The View() function takes a dataset name as an input and opens up a window that looks like an Excel spreadsheet. This allows us to see what the data contains.

Useful Functions for Seeing What’s In a Dataset

  1. View() takes a dataset name as an input and opens a window and lets you scroll around and look at the complete dataset
  2. names() takes a dataset name as an input and prints out the column names
  3. glimpse() takes a dataset name as an input and prints out a list of the column names and tells you a little aobut each column and shows the first few values of each column

Try each of the functions in the code chunk below:

names()  
Error in names(): 0 arguments passed to 'names' which requires 1
glimpse()  
Error in glimpse.default(): argument "x" is missing, with no default

QUESTION: After looking at the data, what is the response variable? (use the column name)
ANSWER:

QUESTION: Is it quantitative or categorical?
ANsWER:

QUESTION: What variables do you think are the 5 most impactful explanatory variables? List the column names and say whether or not each are categorical or quantitative.

For any categorical variables, print out the levels:

unique(real_estate$)
Error in parse(text = input): <text>:2:20: unexpected ')'
1: 
2: unique(real_estate$)
                      ^

Cadillac

This dataset contains information about different Cadillac models, their mileage and price.

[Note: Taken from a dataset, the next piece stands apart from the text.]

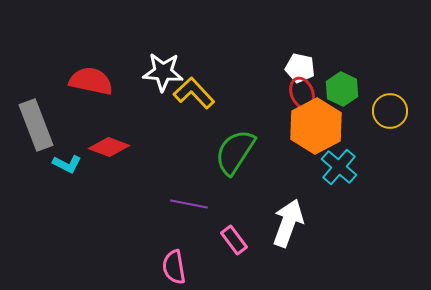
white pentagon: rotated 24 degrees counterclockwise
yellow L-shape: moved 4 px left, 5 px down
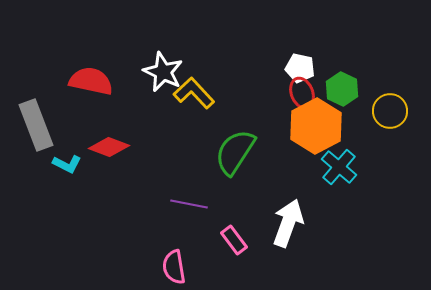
white star: rotated 21 degrees clockwise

Read in the data and look it over.

cadillac_data <- import('https://github.com/byuistats/Math221D_Course/raw/refs/heads/main/Data/Cadillac.txt')

QUESTION: What is the response variable?
ANSWER:

QUESTION: Is it quantitative or categorical?
ANSWER:

QUESTION: List some of the explanatory variables and say whether they are categorical or quantitative:

For any categorical variables, print out the levels:

unique(cadillac_data$)
Error in parse(text = input): <text>:2:22: unexpected ')'
1: 
2: unique(cadillac_data$)
                        ^

Chocolate

This dataset contains information about different chocolate brands.

Read in the data and look it over.

chocolate <- import('https://github.com/byuistats/Math221D_Course/raw/refs/heads/main/Data/Chocolate.csv')

QUESTION: What is the response variable?
ANSWER:

QUESTION: Is it quantitative or categorical?
ANSWER:

QUESTION: List some of the explanatory variables and say whether they are categorical or quantitative:

High School Survey

This dataset contains survey responses for high school students. This one is very large, with lots of columns.

Read in the data and look it over.

hs_survey <- import('https://github.com/byuistats/Math221D_Course/raw/refs/heads/main/Data/HighSchoolSeniors.csv')

QUESTION: What are some possible response variables? List them and label them as categorical or quantitative:

QUESTION: For one of the above response variables, list some of the explanatory variables and say whether they are categorical or quantitative:

Good Data

Good Data starts with a well-defined study. You should know ahead of time what your response and explanatory variables are.